Esto… que digo yo que…Odiseo, el héroe, el mito, aunque no dios sino hombre, simboliza el sendero de la vida, el trayecto vital humano. El asno, por su asociación con los misterios eleusinos y otros ritos antiguos relacionados con la muerte, representa la ruta que el espíritu del muerto recorre en el otro mundo o inframundo.

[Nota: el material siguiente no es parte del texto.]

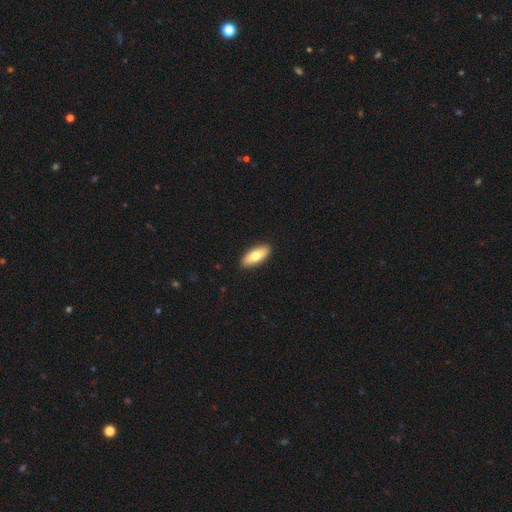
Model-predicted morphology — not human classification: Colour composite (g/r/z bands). It shows a smooth galaxy with no disk features (74%) that is in between round and cigar-shaped (81%). Merging: none (91%).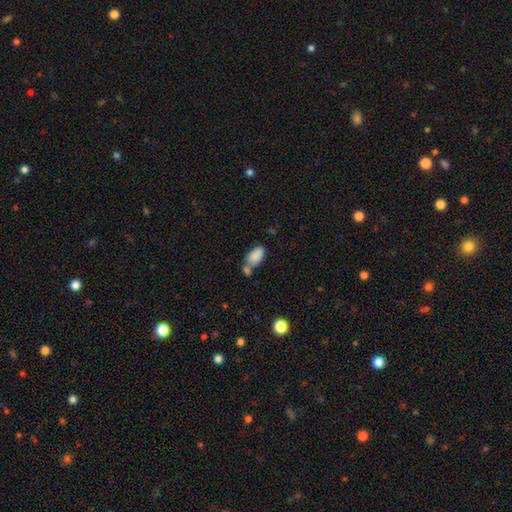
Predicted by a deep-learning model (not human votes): Smooth or featured: smooth — 85% (star or artifact — 8%)
How rounded: in between — 93% (round — 5%)
Merging: merger — 40% (tied with none — 40%)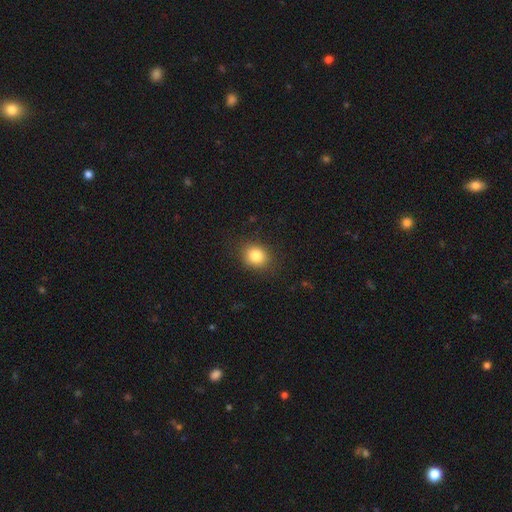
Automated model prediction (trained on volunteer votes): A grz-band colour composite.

El sabio, que podría ser el loco, el mago o incluso el tonto, encarna el camino intermedio, el de la alucinación.Tres senderos difluyen en el tiempo humano.El primero es el de la vida real, que conocemos; el segundo, el de la muerte, de la que solo podemos suponer cómo es, si es que existe algo como un más allá; el tercer sendero es el de la mente alucinada, que ve lo que la mente racional no alcanza a ver.De la vida después de la muerte lo que sabemos es lo que nos cuentan las religiones, las leyendas, narraciones y cuentos, y los guionistas de cine: todo fantasías.La vida real es la que vivimos, o creemos vivir; lo que vemos o creemos ver en un estado mental racional, no alterado por desórdenes de la mente o substancias alucinatorias.El camino alucinado mezcla a veces elementos de lo real y de lo imaginario, o de lo que creemos real con lo que recordamos, o hemos soñado o imaginado, quizá no tan irreal como la propia realidad.El sabio, o el loco, el mago o incluso el tonto, han creído imaginar que, alucinados, soñaban esta irrealidad.